Henry clapped him on the shoulder. “None taken, son. Feel free to shoot anything that tries to eat me, too.”
9
I sat in the dark behind the shed until well after midnight, waiting. It was cold and damp and boring, but I learned how to be patient lying on my stomach in the freezing mud of Eastern Europe. This was a walk in the park.
My hiding spot was behind the workshop, out of sight of the house, so my first indication that Leon had arrived was the creak of the door. I hoped that he would change his mind and leave, but when I heard the crash, I knew that wasn’t happening.
Inside, I found Leon on the floor surrounded by boxes and scattered books, his wheelchair a couple of feet away. He was at the foot of the shelves where Henry had stashed the lockbox.
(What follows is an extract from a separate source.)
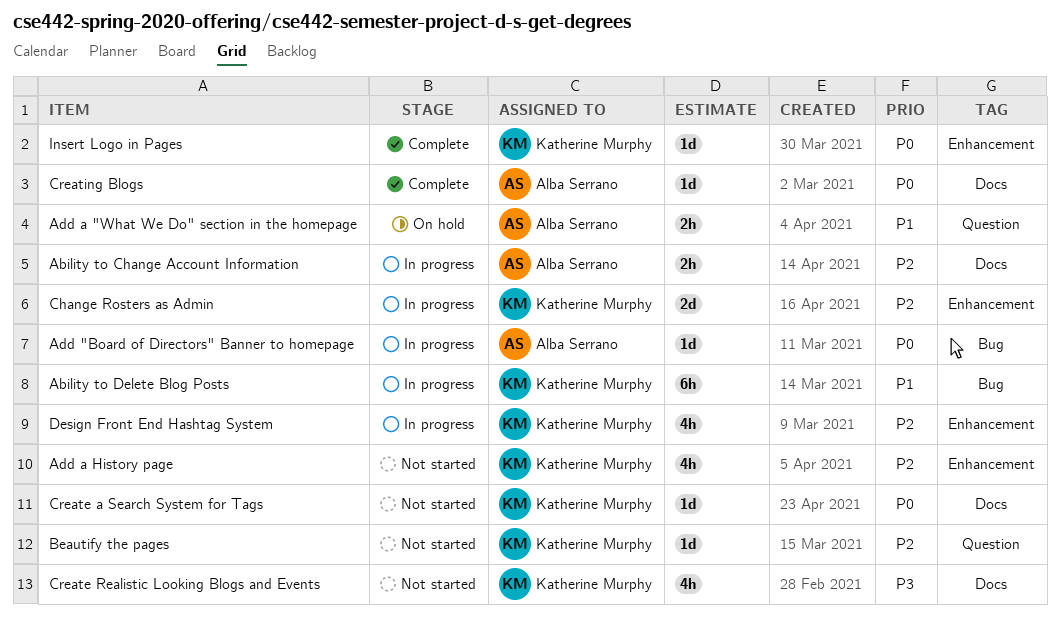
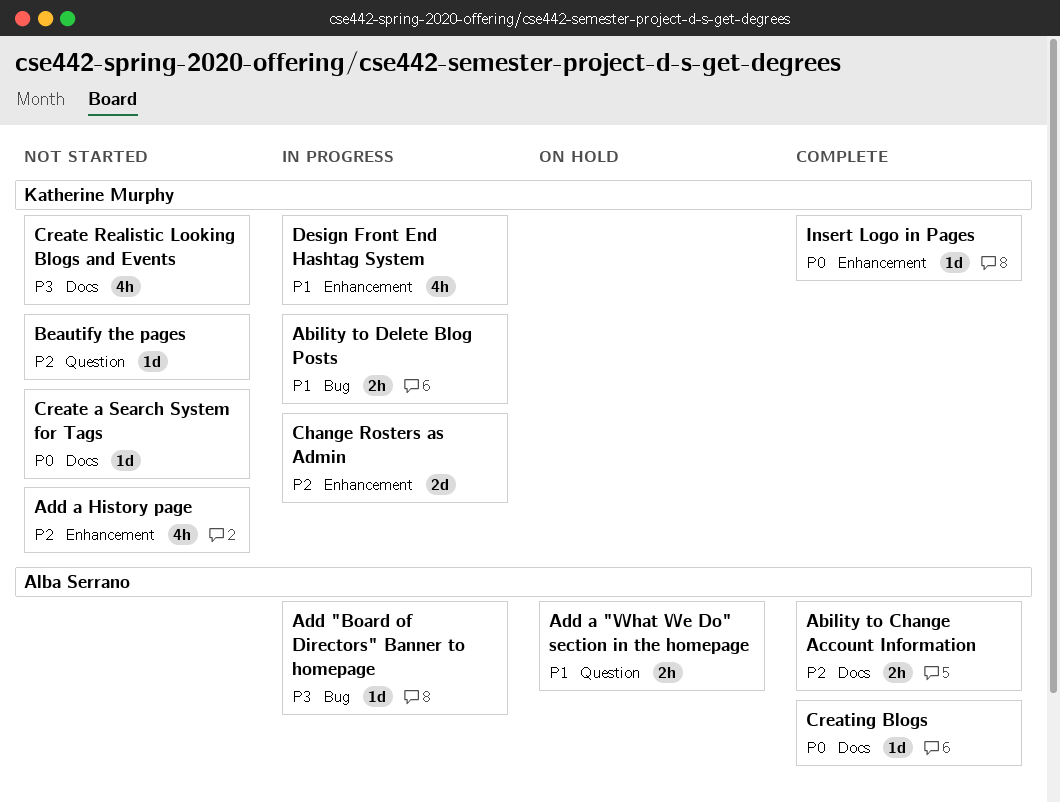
Ability to Change Account Information, status: In progress -> Complete
Ability to Delete Blog Posts, estimate: 6h -> 2h
Add "Board of Directors" Banner to homepage, priority: P0 -> P3
Design Front End Hashtag System, priority: P2 -> P1

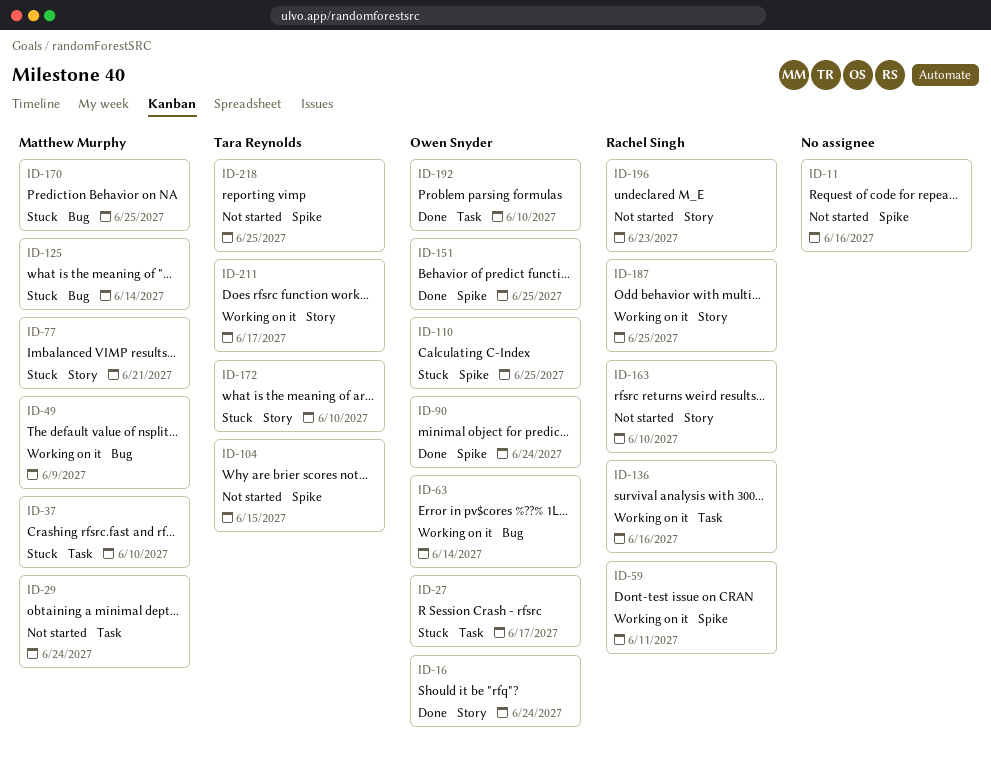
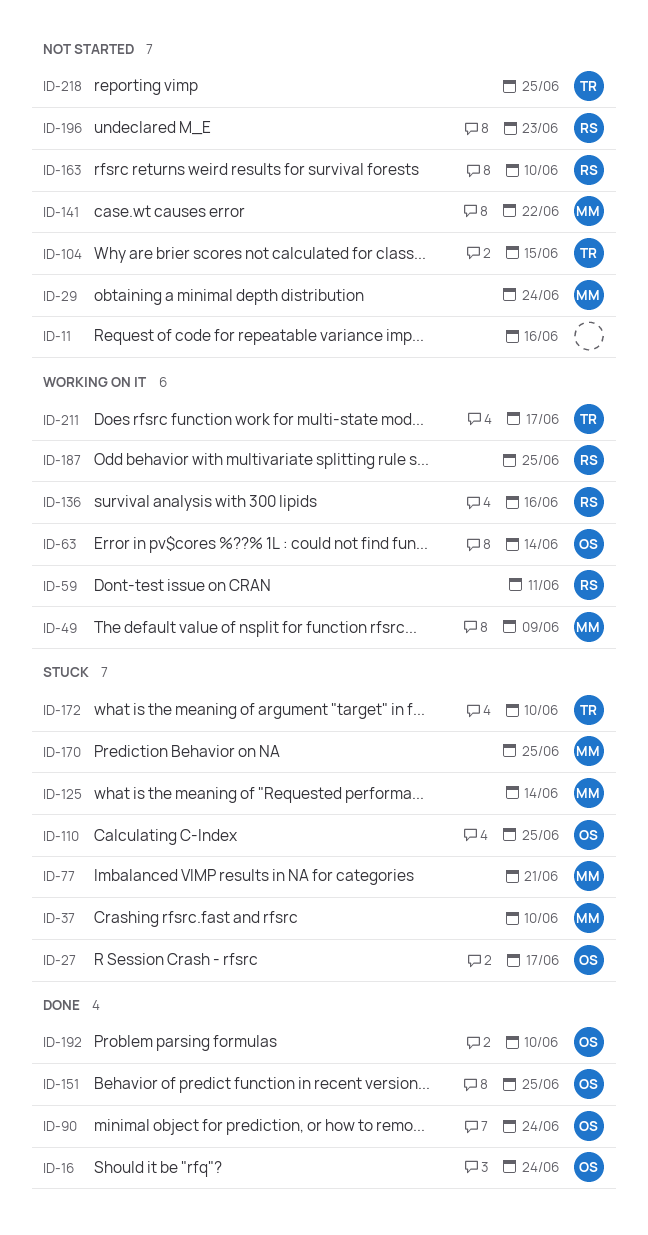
ID-141: none -> present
I squatted down next to him. “Need any help?”
“Nope.” He showed me the box. The son of a bitch had managed to climb ten feet using only his hands. He was determined, I’d give him that.
I watched as he popped the lid and pulled out the leather tube. He opened it, looked at both sides before tossing it aside, then pawed through the box. After a few seconds, he slammed it down on the concrete.
“Looking for this?” I pulled the seed out of my pocket. It gleamed in the harsh light of the bare bulbs overhead.
“You need to give me that, Abe. Right now.”